Our partnership with NSWC Crane has clearly been a fantastic relationship
Petersburg, IN (PRWEB) January 21, 2011
Instead of rushing home after school, a talented group of students from Pike Central High School, located in small-town Petersburg, Ind., spends its after-school hours designing and prototyping portable disaster relief shelters, which are being considered for humanitarian missions by the Red Cross Foundation.
For a school whose enrollment doesn't reach 600 students, more than 20 percent of the students are enrolled in the Project Lead the Way (PLTW) engineering program. Pike Central High School is a leading model for Science, Technology, Engineering and Mathematics (STEM) programs in the country. More than 50 of its students participate in STEM-related projects to gain hands-on, real-world experience with technical projects. Pike Central uses universities, including Massachusetts Institute of Technology (MIT), Harvard and Purdue, and Department of Defense (DoD) organizations like Naval Surface Warfare Center, Crane Division (NSWC Crane) as valuable resources to advance from regional activities to national programs.
"Our partnership with NSWC Crane has clearly been a fantastic relationship," said Ray Niehaus, Project Lead the Way facilitator. "I wish every school had an organization like NSWC Crane, a leading naval installation, as a resource to help prepare students for the workforce."
This past October, Pike Central High School was selected as one of 14 Lemelson-MIT InvenTeams -- a program that grants selected high schools up to $10,000 to invent technological solutions to real-world problems.
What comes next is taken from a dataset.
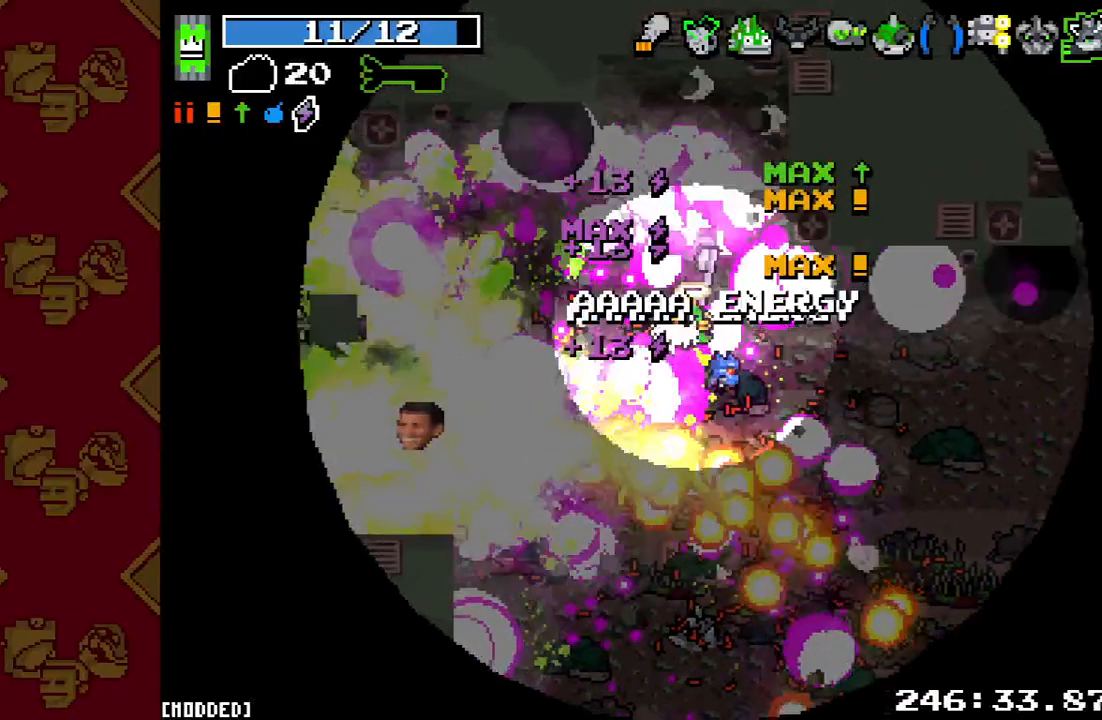
{"buttons": ["L1"], "left_stick": "left", "right_stick": "left", "events": [[100, "L1", "down"]]}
More than 1,200 schools applied for the grant, and a judging panel composed of educators, researchers, alumni and staff from MIT; industry experts; and past Lemelson-MIT Award winners selected Pike Central High School as one of the grantees. It is the first Indiana school to be picked for the program.
The Pike Central High School InvenTeam is building a lightweight disaster relief shelter that is both inexpensive and easy to assemble and disassemble. Made from plastic corrugated sheets and plastic extrusions, the shelter also has a water filtration system, and the team is currently working to add an alternative energy source to supply light to the structure.
Scott Willis, an electrical engineer at NSWC Crane, has worked with Pike Central High School students since the school's STEM program inception. For more than seven years, he has spent countless hours mentoring youth in approximately four dozen projects spanning from robotics construction to alternative energy generation. He also facilitated material donations from NSWC Crane and other organizations to the high school.
"The enjoyment the kids feel from participating is what motivates me to mentor year after year," said Willis. "I'm continually impressed with the ideas they generate and the dedication they exhibit on the projects."
The primary goal of STEM initiatives is to excite and motivate students in technological careers -- and it's working at Pike County High School. Last year, 21 out of 22 graduated seniors continued to a two- or four-year university, and 15 are pursuing math and science career fields. Also encouraging are the statistics for the program's female participation: nearly half of the students in the program are women.
Besides building disaster relief shelters, students also work on projects including low-altitude rocket launches and the integration of hybrid fuel technology for super mileage cars and a HMMWV.
"Beyond just having our students pursue technical fields, we want our students to lead their fields of study at colleges across the county," said Niehaus. "This program allows them to do just that."